Monday, June 05, 2006

June 5th, 2006 -- Named Captures

Someone in another open source project I joined made some mistake and since the system is online, it corrupted many users config files which took me a lot of time help fixing it. (The error report is still growing..)

I added a rule to Pugs::Grammar::Rule so that it accepts more named capture syntax. It accepted only $<var> := (pattern). The parentheses was necessary. Now more general $<var> := [pattern] and $<var> := <subrule> are also valid.
Since when dealing with Perl 5 ratchet emitter, I've hacked the named capture emitting routine and made sure that it still work with the extended syntax. What made me surprised is, even the non-ratchet emitter works fine with the newly acceptable syntax. However, I'm still suspecting that the positional capture is not correctly generated. When $<var> := (pattern) is used, the (pattern) should NOT be listed in the positional captures.

Any way, the tests in ratchet shows that Pugs::Emitter::Rule::Perl5::Ratchet works correctly. And I'll add tests for the non-ratchet one if possible.

On the other hand, the Pugs::Emitter::Rule::Parsec plan has been in my brain for a while and there IS a Perl module for it now -- in my working copy and has a lot of functions with empty body. As soon as it has some basic construction, I will check it in and begin our Parser/*.hs replacement.

Saturday, June 03, 2006

June 3rd, 2006 -- Well formatted grammar

Still not begin writing Pugs::Emitter::Rule::Parsec. Still dealing with MiniPerl6. Aufrank++ and spinclad++ gave some great comments about my variable matching rule. And the post I sent to perl.perl6.language, which was NOT sent to the list since I posted it dirctly by group.google, was replied by pmichaud++, my mentor :)
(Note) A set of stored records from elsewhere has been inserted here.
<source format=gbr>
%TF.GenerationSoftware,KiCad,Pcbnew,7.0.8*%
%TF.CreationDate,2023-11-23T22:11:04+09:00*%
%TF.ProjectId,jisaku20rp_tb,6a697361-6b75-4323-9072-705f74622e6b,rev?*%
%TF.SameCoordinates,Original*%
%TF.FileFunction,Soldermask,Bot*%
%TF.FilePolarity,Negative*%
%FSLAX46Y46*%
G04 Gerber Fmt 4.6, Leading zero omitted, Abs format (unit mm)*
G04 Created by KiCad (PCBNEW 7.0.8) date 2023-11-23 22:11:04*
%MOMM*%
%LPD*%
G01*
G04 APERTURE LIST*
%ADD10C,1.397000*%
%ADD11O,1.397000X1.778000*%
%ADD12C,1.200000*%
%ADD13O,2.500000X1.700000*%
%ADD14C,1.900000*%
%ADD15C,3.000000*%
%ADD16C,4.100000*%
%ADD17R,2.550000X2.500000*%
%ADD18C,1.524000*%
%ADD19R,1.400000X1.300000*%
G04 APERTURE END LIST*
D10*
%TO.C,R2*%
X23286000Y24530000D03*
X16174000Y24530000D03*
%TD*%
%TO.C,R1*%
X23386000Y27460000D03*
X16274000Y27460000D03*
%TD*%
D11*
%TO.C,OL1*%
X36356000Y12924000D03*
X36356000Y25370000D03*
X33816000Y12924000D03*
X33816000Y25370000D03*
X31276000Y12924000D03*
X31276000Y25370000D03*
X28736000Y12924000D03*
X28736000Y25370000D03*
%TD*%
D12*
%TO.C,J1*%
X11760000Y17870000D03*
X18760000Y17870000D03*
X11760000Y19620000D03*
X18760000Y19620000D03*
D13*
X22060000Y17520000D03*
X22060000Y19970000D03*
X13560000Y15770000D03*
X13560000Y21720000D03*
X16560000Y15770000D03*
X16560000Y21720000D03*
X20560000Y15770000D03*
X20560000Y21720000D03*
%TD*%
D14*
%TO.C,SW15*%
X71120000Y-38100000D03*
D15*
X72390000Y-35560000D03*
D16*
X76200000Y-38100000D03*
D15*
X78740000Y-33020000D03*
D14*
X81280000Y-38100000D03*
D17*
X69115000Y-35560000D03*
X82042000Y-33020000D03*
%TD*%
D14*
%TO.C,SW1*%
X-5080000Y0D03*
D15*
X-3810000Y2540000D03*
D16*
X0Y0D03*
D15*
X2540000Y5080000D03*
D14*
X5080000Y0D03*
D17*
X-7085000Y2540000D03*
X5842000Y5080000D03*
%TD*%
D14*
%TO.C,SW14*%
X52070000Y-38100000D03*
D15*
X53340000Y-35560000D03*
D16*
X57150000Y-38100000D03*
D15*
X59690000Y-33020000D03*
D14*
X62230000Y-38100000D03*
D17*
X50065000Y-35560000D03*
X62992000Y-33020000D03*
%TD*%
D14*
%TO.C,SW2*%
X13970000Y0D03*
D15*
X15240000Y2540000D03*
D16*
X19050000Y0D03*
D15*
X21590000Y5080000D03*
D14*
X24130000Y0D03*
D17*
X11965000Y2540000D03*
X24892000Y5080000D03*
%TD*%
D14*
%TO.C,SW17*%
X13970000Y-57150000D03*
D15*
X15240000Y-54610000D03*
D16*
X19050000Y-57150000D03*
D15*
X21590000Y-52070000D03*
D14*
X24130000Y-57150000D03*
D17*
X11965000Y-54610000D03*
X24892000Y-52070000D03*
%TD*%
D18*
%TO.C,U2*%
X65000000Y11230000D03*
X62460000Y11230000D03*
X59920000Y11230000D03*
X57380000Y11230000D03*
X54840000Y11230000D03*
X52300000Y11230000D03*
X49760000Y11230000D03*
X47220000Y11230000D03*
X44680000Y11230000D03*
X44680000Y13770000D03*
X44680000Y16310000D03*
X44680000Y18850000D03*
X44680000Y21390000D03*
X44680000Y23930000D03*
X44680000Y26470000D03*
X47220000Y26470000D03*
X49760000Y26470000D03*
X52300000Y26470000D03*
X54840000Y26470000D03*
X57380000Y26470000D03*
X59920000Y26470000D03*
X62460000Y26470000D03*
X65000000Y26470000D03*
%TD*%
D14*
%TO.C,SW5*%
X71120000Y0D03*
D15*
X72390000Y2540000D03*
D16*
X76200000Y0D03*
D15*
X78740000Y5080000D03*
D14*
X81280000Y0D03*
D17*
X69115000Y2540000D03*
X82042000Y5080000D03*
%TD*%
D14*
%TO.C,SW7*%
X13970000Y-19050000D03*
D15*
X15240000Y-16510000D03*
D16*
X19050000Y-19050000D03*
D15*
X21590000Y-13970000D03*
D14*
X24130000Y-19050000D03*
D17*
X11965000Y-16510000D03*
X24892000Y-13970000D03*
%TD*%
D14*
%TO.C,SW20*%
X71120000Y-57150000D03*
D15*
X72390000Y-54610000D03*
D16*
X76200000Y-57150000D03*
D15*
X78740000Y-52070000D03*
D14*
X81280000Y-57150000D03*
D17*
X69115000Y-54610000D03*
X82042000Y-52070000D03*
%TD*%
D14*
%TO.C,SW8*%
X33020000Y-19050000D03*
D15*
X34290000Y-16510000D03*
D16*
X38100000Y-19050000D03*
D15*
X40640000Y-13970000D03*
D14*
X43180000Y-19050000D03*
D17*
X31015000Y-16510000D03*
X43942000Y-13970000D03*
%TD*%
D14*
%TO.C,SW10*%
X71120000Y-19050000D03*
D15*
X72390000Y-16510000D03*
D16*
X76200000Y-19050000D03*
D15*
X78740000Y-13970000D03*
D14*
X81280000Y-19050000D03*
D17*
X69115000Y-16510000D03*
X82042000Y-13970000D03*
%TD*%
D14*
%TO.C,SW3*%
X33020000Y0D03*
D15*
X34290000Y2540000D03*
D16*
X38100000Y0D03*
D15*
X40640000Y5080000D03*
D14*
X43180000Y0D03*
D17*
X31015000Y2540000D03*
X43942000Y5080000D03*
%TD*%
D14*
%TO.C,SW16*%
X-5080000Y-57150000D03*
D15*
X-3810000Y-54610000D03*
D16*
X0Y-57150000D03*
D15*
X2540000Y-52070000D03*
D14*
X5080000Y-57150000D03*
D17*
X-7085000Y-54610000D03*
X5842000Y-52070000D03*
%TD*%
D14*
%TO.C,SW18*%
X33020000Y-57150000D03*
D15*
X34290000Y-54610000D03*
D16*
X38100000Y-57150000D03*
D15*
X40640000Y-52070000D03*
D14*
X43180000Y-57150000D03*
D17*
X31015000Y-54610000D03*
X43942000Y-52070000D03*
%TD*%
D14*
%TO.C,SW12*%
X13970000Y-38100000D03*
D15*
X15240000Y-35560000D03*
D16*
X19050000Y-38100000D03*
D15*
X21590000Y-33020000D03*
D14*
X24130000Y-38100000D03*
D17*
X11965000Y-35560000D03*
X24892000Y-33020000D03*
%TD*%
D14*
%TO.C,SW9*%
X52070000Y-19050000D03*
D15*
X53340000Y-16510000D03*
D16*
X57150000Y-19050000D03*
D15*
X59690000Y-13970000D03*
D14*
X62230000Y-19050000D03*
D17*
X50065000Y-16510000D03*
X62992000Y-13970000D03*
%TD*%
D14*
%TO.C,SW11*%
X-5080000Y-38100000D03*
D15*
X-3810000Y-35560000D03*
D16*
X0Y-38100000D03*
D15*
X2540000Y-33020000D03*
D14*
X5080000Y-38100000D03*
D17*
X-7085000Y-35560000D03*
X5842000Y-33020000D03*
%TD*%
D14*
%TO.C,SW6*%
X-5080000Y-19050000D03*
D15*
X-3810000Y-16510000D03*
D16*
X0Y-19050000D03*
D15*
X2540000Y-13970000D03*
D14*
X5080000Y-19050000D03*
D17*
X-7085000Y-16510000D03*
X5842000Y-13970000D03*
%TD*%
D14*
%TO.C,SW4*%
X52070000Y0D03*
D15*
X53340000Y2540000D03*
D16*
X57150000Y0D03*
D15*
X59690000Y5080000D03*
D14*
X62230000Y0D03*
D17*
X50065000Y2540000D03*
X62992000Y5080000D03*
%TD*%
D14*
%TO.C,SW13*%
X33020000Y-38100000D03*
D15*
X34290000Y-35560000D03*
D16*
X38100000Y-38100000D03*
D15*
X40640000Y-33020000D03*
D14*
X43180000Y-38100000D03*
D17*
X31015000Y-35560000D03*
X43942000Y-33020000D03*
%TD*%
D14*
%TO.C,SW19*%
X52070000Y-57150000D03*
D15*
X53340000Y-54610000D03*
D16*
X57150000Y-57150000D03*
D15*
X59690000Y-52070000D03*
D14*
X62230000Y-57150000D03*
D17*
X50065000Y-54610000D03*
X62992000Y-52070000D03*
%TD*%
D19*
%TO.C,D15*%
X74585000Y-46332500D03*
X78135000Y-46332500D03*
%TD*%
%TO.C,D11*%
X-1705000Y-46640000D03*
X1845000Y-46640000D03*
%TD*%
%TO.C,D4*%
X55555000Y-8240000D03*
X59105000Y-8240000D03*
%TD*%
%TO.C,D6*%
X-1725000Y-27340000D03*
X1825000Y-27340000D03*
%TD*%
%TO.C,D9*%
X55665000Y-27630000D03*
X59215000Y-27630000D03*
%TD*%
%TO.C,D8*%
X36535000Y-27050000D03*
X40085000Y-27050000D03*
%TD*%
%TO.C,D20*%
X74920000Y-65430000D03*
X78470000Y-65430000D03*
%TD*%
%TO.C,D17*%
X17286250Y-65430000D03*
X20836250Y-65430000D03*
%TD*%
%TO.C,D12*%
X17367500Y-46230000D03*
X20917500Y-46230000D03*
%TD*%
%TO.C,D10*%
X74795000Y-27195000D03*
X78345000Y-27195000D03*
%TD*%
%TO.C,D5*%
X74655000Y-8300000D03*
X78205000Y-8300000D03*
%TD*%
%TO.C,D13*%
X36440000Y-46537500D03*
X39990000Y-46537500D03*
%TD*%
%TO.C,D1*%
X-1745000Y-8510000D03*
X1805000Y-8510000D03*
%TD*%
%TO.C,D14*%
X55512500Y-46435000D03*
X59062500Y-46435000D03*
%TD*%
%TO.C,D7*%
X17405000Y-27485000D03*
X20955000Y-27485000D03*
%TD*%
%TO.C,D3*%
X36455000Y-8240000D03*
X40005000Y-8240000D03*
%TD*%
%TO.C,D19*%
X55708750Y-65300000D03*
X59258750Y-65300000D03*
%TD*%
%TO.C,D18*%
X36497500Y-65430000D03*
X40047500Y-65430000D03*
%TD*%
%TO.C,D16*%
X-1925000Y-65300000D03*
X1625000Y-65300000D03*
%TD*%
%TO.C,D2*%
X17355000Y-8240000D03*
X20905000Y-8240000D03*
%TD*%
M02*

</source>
The thread is here (http://0rz.net/7b1pZ). Following his comments, I changed the matching rule of <ws> and changed some rules into tokens. The grammar file is not so hateful now.
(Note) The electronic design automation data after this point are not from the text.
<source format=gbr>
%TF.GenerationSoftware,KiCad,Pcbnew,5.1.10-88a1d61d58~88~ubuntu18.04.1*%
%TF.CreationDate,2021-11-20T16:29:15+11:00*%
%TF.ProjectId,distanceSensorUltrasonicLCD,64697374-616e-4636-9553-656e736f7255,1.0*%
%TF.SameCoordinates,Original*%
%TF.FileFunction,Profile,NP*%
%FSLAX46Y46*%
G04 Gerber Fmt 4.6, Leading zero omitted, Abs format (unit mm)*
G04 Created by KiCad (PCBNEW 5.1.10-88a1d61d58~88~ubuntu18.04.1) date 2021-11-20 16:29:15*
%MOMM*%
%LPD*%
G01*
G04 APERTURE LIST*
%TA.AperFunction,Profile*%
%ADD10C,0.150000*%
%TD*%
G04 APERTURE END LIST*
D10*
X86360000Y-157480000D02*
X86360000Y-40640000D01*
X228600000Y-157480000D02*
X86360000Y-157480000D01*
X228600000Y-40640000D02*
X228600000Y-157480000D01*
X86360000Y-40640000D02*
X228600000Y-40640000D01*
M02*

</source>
Update: Audrey++ confirmed that the PGE-way of <ws> is correct and has updated S05.

Thursday, June 01, 2006

June 1st, 2006 -- A new month, a new stage

Since the MiniPerl6 is finished, and it seems that there will not be big changes, I am planning moving on next stage, Pugs::Emitter::Rule::Parsec. There is no progress yet but I spent some time exploring papers on monads (most of them are published 10+ years ago) mostly for my current researching topic but also that Parsec is a monadic parser and I haven't totally understood monad.

On the other hand, I don't really like (pronounce "hate") the current MiniPerl6.grammar. It was well-formatted before :sigspace was implemented in Pugs::Compiler::Rule. But after the default-on option was implemented, I could not put extra spaces to format it well anymore. I concluded two reasons why it happened and posted a suggestion on perl.perl6.language but no one replied yet.

The two reasons (or, suggestion of changes) are:
  1. Spaces at beginning and end of rule blocks should be ignored since space before and after current rule are most likely be defined in rules using current one. (The spaces around the rule-level alternative could also be ignored).
  2. I am not sure the default rule of , I couldn't found it in S05. Currently the engine use :P5/\s+/ but I would like it to be :P5/\s*/ when it's before or after non-words and remains the same (\s+) otherwise.
I think these will help me formatting the grammar file better.

Sunday, May 28, 2006

May 28th, 2006 -- MiniPerl6 Finished Again

Continue on yesterday's work, I finished converting MiniPerl6 module so that it now work happily with ratchet.

The problem is that I used \w+ to match variable names but I should use [<alpha>|_]\w* instead (since the variables named with numbers are numbered captures, a special category). Another problem was hidden, or bypassed, by changing the order of alternations after I fixed the rule-using problem. It happened to be that the named capture parsing code in Pugs::Emitter::Rule::Perl5::Ratchet used a reference of boolean value in an "if" statement. I have to add another pair of ${} around it, at least before switching to Perl 6.